AWS Compute Optimizer recommends optimal AWS resources for your workloads to reduce costs and improve performance by using machine learning to analyze historical utilization metrics. Compute Optimizer is available to you at no additional charge
The best part about CO is it not only recommends instance types but also visualize a what-if scenario. This helps you understand how the recommended instance would have performed on the recommended instance type.
Apart from AWS CO suggestions, you can also consider optimizing on cheaper instance alternatives such as the AWS Graviton instances. If the workload can be run on ARM then you can get more performance at a cheaper monthly price.
If you're running EKS or ECS, you've got a control plane that is orchestrating the data plane. With EKS, you pay $0.10 per hour for each Amazon EKS cluster that you create. You can use a single Amazon EKS cluster to run multiple applications by taking advantage of Kubernetes namespaces and IAM security policies.
Hence, it's a good idea to analyse all your clusters and consolidate them into one or few as your architecture permits. Maybe reduce that by a couple different teams or even application types if you have a lot of applications that are say machine learning jobs or web applications you can break those down into different types of clusters that use different types of compute in each cluster that's optimized for those workloads. The larger the clusters, the more you can share some resources and bin pack things onto ec2 instances.
If you architecture is fault tolerant and can restart failed processed or jobs, you can try to move away from on-demand instances to spot instances. This has helped us personally shave off almost 60% of our primary costs. To ensure fault tolerance via uptime, we have a hybrid approach of 20% on-demand and 80% spot instances.
Your SLAs need to be met while you're optimizing.
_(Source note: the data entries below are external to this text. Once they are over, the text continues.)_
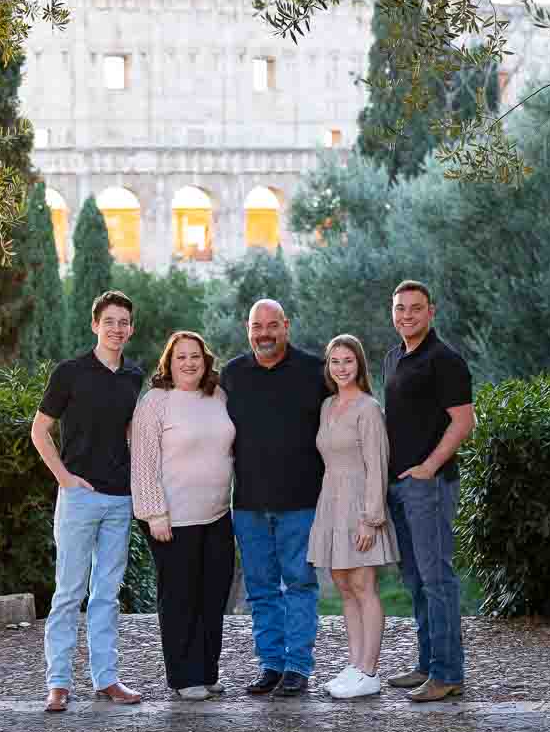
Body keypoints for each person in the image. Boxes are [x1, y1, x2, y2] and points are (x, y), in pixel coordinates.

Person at [31, 290, 146, 713]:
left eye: (124, 322)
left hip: (119, 500)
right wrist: (65, 478)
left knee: (106, 594)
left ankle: (107, 679)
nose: (117, 329)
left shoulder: (134, 376)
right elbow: (39, 431)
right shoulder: (70, 373)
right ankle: (58, 683)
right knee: (69, 591)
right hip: (79, 498)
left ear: (131, 329)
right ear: (95, 325)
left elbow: (132, 434)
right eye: (109, 321)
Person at [221, 299, 330, 697]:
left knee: (300, 584)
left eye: (272, 325)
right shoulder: (232, 375)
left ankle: (298, 668)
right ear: (247, 329)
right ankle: (271, 664)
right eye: (256, 326)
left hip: (301, 502)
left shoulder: (315, 371)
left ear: (286, 325)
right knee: (261, 589)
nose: (264, 334)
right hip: (248, 504)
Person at [382, 281, 476, 702]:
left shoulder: (445, 360)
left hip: (429, 486)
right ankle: (426, 664)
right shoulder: (393, 358)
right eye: (400, 308)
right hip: (399, 485)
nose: (407, 315)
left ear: (430, 312)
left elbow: (464, 421)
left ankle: (447, 673)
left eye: (415, 309)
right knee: (416, 579)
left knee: (438, 579)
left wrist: (429, 467)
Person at [131, 331, 236, 701]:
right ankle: (183, 676)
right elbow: (143, 461)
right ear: (169, 364)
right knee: (180, 598)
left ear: (205, 361)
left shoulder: (218, 396)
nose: (189, 363)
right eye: (181, 358)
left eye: (195, 356)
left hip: (218, 515)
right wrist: (154, 512)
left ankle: (207, 672)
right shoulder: (156, 402)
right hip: (172, 519)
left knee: (212, 596)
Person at [308, 334, 399, 699]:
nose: (341, 368)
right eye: (335, 361)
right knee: (344, 587)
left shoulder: (368, 408)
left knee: (363, 586)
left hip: (360, 502)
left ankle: (370, 670)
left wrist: (370, 518)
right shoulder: (327, 406)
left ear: (359, 364)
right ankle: (354, 664)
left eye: (348, 361)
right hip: (331, 500)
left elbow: (377, 465)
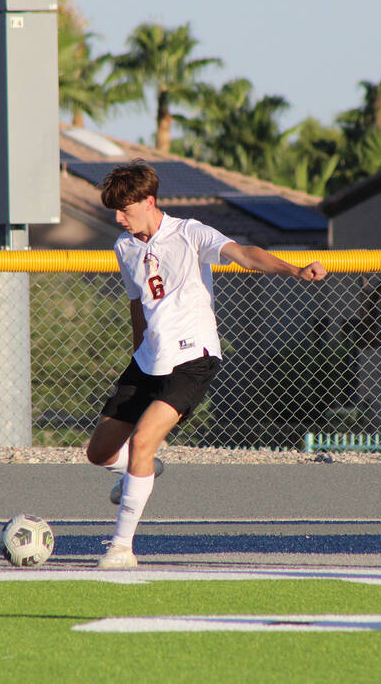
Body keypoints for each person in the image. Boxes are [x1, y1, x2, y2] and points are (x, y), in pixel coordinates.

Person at [84, 160, 328, 569]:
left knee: (143, 441)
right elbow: (137, 302)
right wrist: (138, 351)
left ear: (149, 201)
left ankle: (121, 548)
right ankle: (140, 472)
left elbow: (245, 255)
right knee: (99, 453)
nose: (118, 219)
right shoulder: (124, 247)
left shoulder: (190, 233)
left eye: (124, 209)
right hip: (149, 360)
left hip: (193, 358)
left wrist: (295, 269)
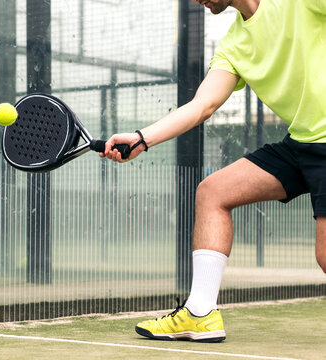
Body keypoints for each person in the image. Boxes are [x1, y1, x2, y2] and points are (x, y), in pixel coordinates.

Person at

To react within your SLA, you must enable alerts and healthchecks where auto scaling does not help. Using AWS Cloudwatch and others, you should create a notification system to handle failures and spikes.
- Auto scaling
- AWS Compute Optimizer
Monitoring for both, cost analysis and performance variance is essential. For cost, you have two options, Cost Explorer and Usage Reports. Cost explorer is more realtime and gives you an insight on your current spend whereas with CUR (Cost and Usage Reports), the current month’s billing data will be delivered to an Amazon S3 bucket that you designate during set-up. You can receive hourly, daily or monthly reports that break out your costs by product or resource and by tags that you define yourself. AWS updates the report in your bucket at least once per day. After setting up a Cost and Usage Report, you will receive the current month’s billing data and daily updates in the same Amazon S3 bucket.
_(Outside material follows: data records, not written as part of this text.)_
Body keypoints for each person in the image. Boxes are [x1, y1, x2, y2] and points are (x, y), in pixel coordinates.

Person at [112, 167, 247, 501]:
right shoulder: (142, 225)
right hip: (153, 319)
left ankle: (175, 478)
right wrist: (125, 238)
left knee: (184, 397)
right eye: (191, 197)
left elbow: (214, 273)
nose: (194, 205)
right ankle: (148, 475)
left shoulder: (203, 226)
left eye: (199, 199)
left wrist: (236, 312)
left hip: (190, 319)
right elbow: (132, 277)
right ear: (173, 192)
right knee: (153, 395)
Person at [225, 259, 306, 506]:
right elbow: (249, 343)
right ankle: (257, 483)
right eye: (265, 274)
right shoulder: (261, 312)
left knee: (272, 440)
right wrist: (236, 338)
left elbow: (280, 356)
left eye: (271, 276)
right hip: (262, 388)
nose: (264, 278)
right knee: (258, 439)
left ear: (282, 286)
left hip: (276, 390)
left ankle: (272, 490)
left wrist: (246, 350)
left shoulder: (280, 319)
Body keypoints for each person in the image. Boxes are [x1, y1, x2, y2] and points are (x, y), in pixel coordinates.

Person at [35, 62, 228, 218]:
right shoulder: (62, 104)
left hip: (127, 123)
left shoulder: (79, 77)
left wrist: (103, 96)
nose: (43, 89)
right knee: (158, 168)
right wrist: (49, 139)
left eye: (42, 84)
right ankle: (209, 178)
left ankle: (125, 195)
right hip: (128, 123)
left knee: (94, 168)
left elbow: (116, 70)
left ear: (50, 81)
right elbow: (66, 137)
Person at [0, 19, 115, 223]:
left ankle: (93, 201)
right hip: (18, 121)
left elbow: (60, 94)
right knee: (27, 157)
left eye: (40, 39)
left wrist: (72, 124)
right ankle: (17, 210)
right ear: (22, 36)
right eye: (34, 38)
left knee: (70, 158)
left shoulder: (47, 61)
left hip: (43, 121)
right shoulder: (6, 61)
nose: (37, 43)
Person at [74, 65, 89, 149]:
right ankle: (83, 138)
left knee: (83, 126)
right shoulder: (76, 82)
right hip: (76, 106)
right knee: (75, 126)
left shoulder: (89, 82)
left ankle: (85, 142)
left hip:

You can read an in-depth article on AWS Cost Allocation Tags and Cost Reduction
You should set alerts on your spend which will automatically alert your predicted costs are exceeded.
- Cost Explorer
- Usage Reports
- AWS Cloudwatch
Once your optimization efforts have yielded results, it is time to make them the norm and perform hygenic actions.
First off, after a cycle of activities (quarter, product release, Black Friday sale), clear your unused resources. Identify them by running reports or checking usage, such as ALBs with no target groups, unused EIPs, very old snapshots, S3 buckets that have no new objects being added, unmounted EBS volumes, etc. Remove unhealthy or unused instances that may be up due to target capacity in Spot Requests.
Standardize the clusters and ensure new services are launched within the same clusters. Use AWS CDK or Cloudformation to provide templates to developers.
- Cloud Formation
- AWS CDK
- AWS Cloudwatch
Finance folks that look at the bill once and pay it do not understand the business value of each line item. It is up to the developers to understand the workloads and the compute environment to continously optimize and reduce costs.
Hope you enjoyed reading the article.